Provided passage:
LOUISVILLE, Ky. — NIH guidelines call for introducing babies to peanut products at around age 6 months to reduce allergy risk, but most U.S. parents said they waited much longer to introduce peanuts to their child’s diet, according to a nationally representative survey.
Only about one in 20 caregiver responders said they introduced peanuts before age 6 months, with 44% stating that their children still had not had peanuts introduced to their diets by age 12 months, reported Ruchi Gupta, MD, MPH, of Northwestern University Feinberg School of Medicine in Chicago.
And among caregivers of high-risk babies with eczema, just 6% said they had introduced peanuts by age 6 months while 51.7% had done so by age 12 months, she said in a presentation at the American College of Allergy, Asthma & Immunology (ACAAI) annual meeting.
The survey results show that uptake of the early feeding recommendation from the National Institute for Allergy and Infectious Disease and ACAAI, remains low among caregivers and pediatricians, who may still be confused about when babies should be introduced to certain foods.
Gupta noted that allergists had a much greater knowledge of the latest recommendations calling for early feeding, but even they expressed some confusion and a desire for more training on how to best follow the guidelines. Her group reported similar results at the 2021 ACAAI meeting.
She noted that prior to the publication of the groundbreaking 2015 LEAP study, which showed early peanut introduction was tied with a >80% reduction in peanut allergies in high-risk children, parents of high-risk children were told to practice avoidance, and not introduce potentially allergic foods.
Recommendations for early feeding of high-risk infants soon followed publication of LEAP, and they have now been extended to all infants. A 2020 consensus guidelines from ACAAI and others extend the early feeding recommendation to include eggs, as well as peanuts. Specifically, the guidelines state that “To prevent peanut and/or egg allergy, both peanut and egg should be introduced around 6 months of life, but not before 4 months. Screening before introduction is not required, but may be preferred by some families. Other allergens should be introduced around this time as well. Upon introducing complementary foods, infants should be fed a diverse diet, because this may help foster prevention of food allergy.”
For the current study, 1,895 general practice pediatricians in the U.S. answered the survey. Around 28% said they always followed the guidelines when advising caregivers, while 64% said they used only parts of the guidelines in their recommendations.

Entries provided:
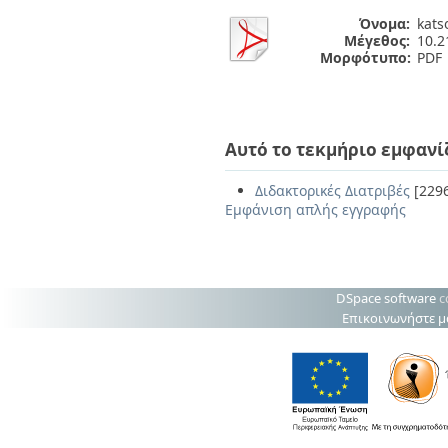
Όνομα:
kat
Μέγεθος:
10.
Μορφότυπο:
PDF
Αυτό το τεκμήριο εμφανί
Διδακτορικές Διατριβές
[229
Εμφάνιση απλής εγγραφής
DSpace software
c
Επικοινωνήστε μ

Task requirements:
Answer these from the peanut allergy survey report:
1. What percentage of caregivers of high-risk babies with eczema said they had introduced peanuts by age 6 months?
2. How many general practice pediatricians in the U.S. answered the survey?
3. According to the 2020 consensus guidelines, before what age should peanut and egg not be introduced?

Reply to the task:
1. 6%
2. 1,895
3. 4 months